## EXTRACTED MATERIAL
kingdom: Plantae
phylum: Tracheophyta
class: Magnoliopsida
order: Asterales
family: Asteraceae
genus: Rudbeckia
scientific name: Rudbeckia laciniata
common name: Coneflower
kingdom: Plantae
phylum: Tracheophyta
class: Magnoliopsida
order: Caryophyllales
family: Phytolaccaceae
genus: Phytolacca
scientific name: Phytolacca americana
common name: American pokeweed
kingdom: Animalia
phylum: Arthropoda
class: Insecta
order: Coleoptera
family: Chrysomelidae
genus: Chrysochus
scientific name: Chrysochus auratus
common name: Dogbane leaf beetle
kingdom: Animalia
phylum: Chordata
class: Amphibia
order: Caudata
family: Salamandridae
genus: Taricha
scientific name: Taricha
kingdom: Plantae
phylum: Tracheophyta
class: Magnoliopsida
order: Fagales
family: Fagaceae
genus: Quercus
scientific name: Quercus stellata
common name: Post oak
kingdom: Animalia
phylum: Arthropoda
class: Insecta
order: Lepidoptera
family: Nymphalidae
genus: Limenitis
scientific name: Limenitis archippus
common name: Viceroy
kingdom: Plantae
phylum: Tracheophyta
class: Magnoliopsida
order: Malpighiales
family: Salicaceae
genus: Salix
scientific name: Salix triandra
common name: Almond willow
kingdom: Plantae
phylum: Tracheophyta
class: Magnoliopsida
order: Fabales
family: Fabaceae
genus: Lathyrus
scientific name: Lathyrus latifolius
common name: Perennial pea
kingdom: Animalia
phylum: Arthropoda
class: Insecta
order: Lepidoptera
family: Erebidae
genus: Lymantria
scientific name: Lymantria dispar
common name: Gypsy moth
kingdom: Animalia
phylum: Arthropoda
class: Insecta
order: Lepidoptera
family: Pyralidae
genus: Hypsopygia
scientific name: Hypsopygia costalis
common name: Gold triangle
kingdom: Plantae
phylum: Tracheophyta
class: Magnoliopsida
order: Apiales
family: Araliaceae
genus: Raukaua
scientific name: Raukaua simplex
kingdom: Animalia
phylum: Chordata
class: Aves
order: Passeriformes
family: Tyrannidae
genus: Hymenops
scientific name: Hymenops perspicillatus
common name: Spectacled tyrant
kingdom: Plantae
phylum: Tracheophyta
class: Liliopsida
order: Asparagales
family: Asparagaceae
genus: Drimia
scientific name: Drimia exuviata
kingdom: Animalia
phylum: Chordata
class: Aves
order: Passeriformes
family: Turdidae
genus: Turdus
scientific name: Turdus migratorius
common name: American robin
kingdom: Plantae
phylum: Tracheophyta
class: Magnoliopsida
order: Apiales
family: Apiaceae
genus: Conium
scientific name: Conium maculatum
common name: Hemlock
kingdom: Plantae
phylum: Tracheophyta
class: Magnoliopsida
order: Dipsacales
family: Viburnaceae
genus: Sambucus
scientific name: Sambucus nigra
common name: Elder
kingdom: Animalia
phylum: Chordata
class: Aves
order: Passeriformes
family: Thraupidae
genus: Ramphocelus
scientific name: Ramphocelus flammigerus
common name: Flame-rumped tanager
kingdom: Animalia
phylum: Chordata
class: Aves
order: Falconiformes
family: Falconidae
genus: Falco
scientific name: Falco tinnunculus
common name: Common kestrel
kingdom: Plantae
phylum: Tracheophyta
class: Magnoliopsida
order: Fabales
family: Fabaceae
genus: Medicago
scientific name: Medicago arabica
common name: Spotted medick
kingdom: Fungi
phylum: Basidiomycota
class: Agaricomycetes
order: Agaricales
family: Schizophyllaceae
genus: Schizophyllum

## SET EXERCISE
Recast every line of the records above as a Markdown table with the columns No. and Line, numbering the rows in order and omitting any blank lines.

## EXERCISE RESPONSE
| No. | Line |
|---|---|
| 1 | kingdom: Plantae |
| 2 | phylum: Tracheophyta |
| 3 | class: Magnoliopsida |
| 4 | order: Asterales |
| 5 | family: Asteraceae |
| 6 | genus: Rudbeckia |
| 7 | scientific name: Rudbeckia laciniata |
| 8 | common name: Coneflower |
| 9 | kingdom: Plantae |
| 10 | phylum: Tracheophyta |
| 11 | class: Magnoliopsida |
| 12 | order: Caryophyllales |
| 13 | family: Phytolaccaceae |
| 14 | genus: Phytolacca |
| 15 | scientific name: Phytolacca americana |
| 16 | common name: American pokeweed |
| 17 | kingdom: Animalia |
| 18 | phylum: Arthropoda |
| 19 | class: Insecta |
| 20 | order: Coleoptera |
| 21 | family: Chrysomelidae |
| 22 | genus: Chrysochus |
| 23 | scientific name: Chrysochus auratus |
| 24 | common name: Dogbane leaf beetle |
| 25 | kingdom: Animalia |
| 26 | phylum: Chordata |
| 27 | class: Amphibia |
| 28 | order: Caudata |
| 29 | family: Salamandridae |
| 30 | genus: Taricha |
| 31 | scientific name: Taricha |
| 32 | kingdom: Plantae |
| 33 | phylum: Tracheophyta |
| 34 | class: Magnoliopsida |
| 35 | order: Fagales |
| 36 | family: Fagaceae |
| 37 | genus: Quercus |
| 38 | scientific name: Quercus stellata |
| 39 | common name: Post oak |
| 40 | kingdom: Animalia |
| 41 | phylum: Arthropoda |
| 42 | class: Insecta |
| 43 | order: Lepidoptera |
| 44 | family: Nymphalidae |
| 45 | genus: Limenitis |
| 46 | scientific name: Limenitis archippus |
| 47 | common name: Viceroy |
| 48 | kingdom: Plantae |
| 49 | phylum: Tracheophyta |
| 50 | class: Magnoliopsida |
| 51 | order: Malpighiales |
| 52 | family: Salicaceae |
| 53 | genus: Salix |
| 54 | scientific name: Salix triandra |
| 55 | common name: Almond willow |
| 56 | kingdom: Plantae |
| 57 | phylum: Tracheophyta |
| 58 | class: Magnoliopsida |
| 59 | order: Fabales |
| 60 | family: Fabaceae |
| 61 | genus: Lathyrus |
| 62 | scientific name: Lathyrus latifolius |
| 63 | common name: Perennial pea |
| 64 | kingdom: Animalia |
| 65 | phylum: Arthropoda |
| 66 | class: Insecta |
| 67 | order: Lepidoptera |
| 68 | family: Erebidae |
| 69 | genus: Lymantria |
| 70 | scientific name: Lymantria dispar |
| 71 | common name: Gypsy moth |
| 72 | kingdom: Animalia |
| 73 | phylum: Arthropoda |
| 74 | class: Insecta |
| 75 | order: Lepidoptera |
| 76 | family: Pyralidae |
| 77 | genus: Hypsopygia |
| 78 | scientific name: Hypsopygia costalis |
| 79 | common name: Gold triangle |
| 80 | kingdom: Plantae |
| 81 | phylum: Tracheophyta |
| 82 | class: Magnoliopsida |
| 83 | order: Apiales |
| 84 | family: Araliaceae |
| 85 | genus: Raukaua |
| 86 | scientific name: Raukaua simplex |
| 87 | kingdom: Animalia |
| 88 | phylum: Chordata |
| 89 | class: Aves |
| 90 | order: Passeriformes |
| 91 | family: Tyrannidae |
| 92 | genus: Hymenops |
| 93 | scientific name: Hymenops perspicillatus |
| 94 | common name: Spectacled tyrant |
| 95 | kingdom: Plantae |
| 96 | phylum: Tracheophyta |
| 97 | class: Liliopsida |
| 98 | order: Asparagales |
| 99 | family: Asparagaceae |
| 100 | genus: Drimia |
| 101 | scientific name: Drimia exuviata |
| 102 | kingdom: Animalia |
| 103 | phylum: Chordata |
| 104 | class: Aves |
| 105 | order: Passeriformes |
| 106 | family: Turdidae |
| 107 | genus: Turdus |
| 108 | scientific name: Turdus migratorius |
| 109 | common name: American robin |
| 110 | kingdom: Plantae |
| 111 | phylum: Tracheophyta |
| 112 | class: Magnoliopsida |
| 113 | order: Apiales |
| 114 | family: Apiaceae |
| 115 | genus: Conium |
| 116 | scientific name: Conium maculatum |
| 117 | common name: Hemlock |
| 118 | kingdom: Plantae |
| 119 | phylum: Tracheophyta |
| 120 | class: Magnoliopsida |
| 121 | order: Dipsacales |
| 122 | family: Viburnaceae |
| 123 | genus: Sambucus |
| 124 | scientific name: Sambucus nigra |
| 125 | common name: Elder |
| 126 | kingdom: Animalia |
| 127 | phylum: Chordata |
| 128 | class: Aves |
| 129 | order: Passeriformes |
| 130 | family: Thraupidae |
| 131 | genus: Ramphocelus |
| 132 | scientific name: Ramphocelus flammigerus |
| 133 | common name: Flame-rumped tanager |
| 134 | kingdom: Animalia |
| 135 | phylum: Chordata |
| 136 | class: Aves |
| 137 | order: Falconiformes |
| 138 | family: Falconidae |
| 139 | genus: Falco |
| 140 | scientific name: Falco tinnunculus |
| 141 | common name: Common kestrel |
| 142 | kingdom: Plantae |
| 143 | phylum: Tracheophyta |
| 144 | class: Magnoliopsida |
| 145 | order: Fabales |
| 146 | family: Fabaceae |
| 147 | genus: Medicago |
| 148 | scientific name: Medicago arabica |
| 149 | common name: Spotted medick |
| 150 | kingdom: Fungi |
| 151 | phylum: Basidiomycota |
| 152 | class: Agaricomycetes |
| 153 | order: Agaricales |
| 154 | family: Schizophyllaceae |
| 155 | genus: Schizophyllum |